Records drawn from a dataset:
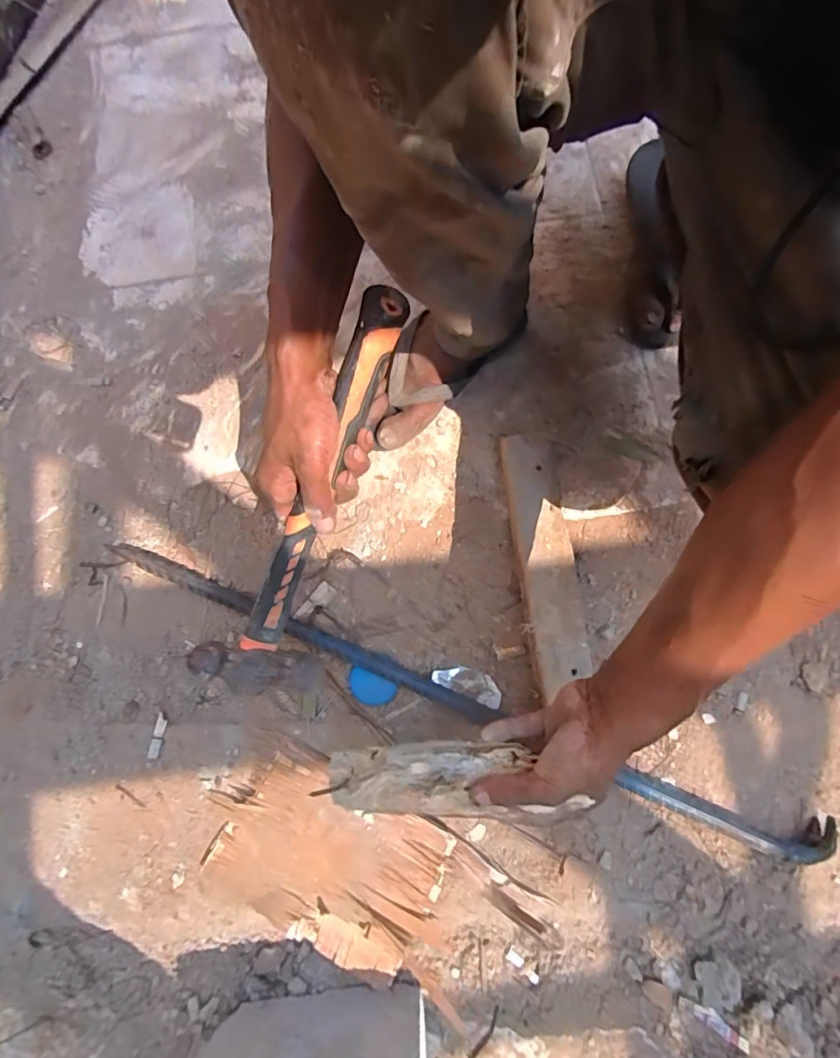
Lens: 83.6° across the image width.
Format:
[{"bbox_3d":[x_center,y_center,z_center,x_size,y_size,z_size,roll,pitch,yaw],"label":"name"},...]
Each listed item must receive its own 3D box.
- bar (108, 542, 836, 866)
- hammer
[{"bbox_3d":[0.027,0.176,0.503,0.811,0.039,0.043,21,80,4],"label":"bar"},{"bbox_3d":[-0.088,-0.025,0.400,0.095,0.059,0.355,21,96,4],"label":"hammer"}]

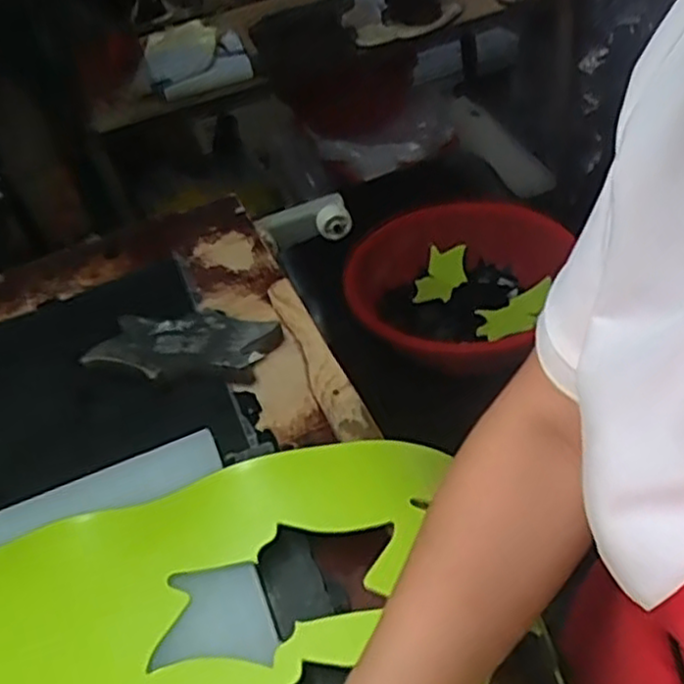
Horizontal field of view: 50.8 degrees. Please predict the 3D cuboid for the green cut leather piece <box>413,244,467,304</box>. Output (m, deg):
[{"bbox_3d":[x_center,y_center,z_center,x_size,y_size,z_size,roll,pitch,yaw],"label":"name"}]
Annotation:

**Activity:** Without the pictures, write out every line above exactly as it appears.

**Solution for this problem:**
Lens: 83.6° across the image width.
Format:
[{"bbox_3d":[x_center,y_center,z_center,x_size,y_size,z_size,roll,pitch,yaw],"label":"name"},...]
Each listed item must receive its own 3D box.
- bar (108, 542, 836, 866)
- hammer
[{"bbox_3d":[0.027,0.176,0.503,0.811,0.039,0.043,21,80,4],"label":"bar"},{"bbox_3d":[-0.088,-0.025,0.400,0.095,0.059,0.355,21,96,4],"label":"hammer"}]

Horizontal field of view: 50.8 degrees. Please predict the 3D cuboid for the green cut leather piece <box>413,244,467,304</box>. Output (m, deg):
[{"bbox_3d":[x_center,y_center,z_center,x_size,y_size,z_size,roll,pitch,yaw],"label":"name"}]
Annotation:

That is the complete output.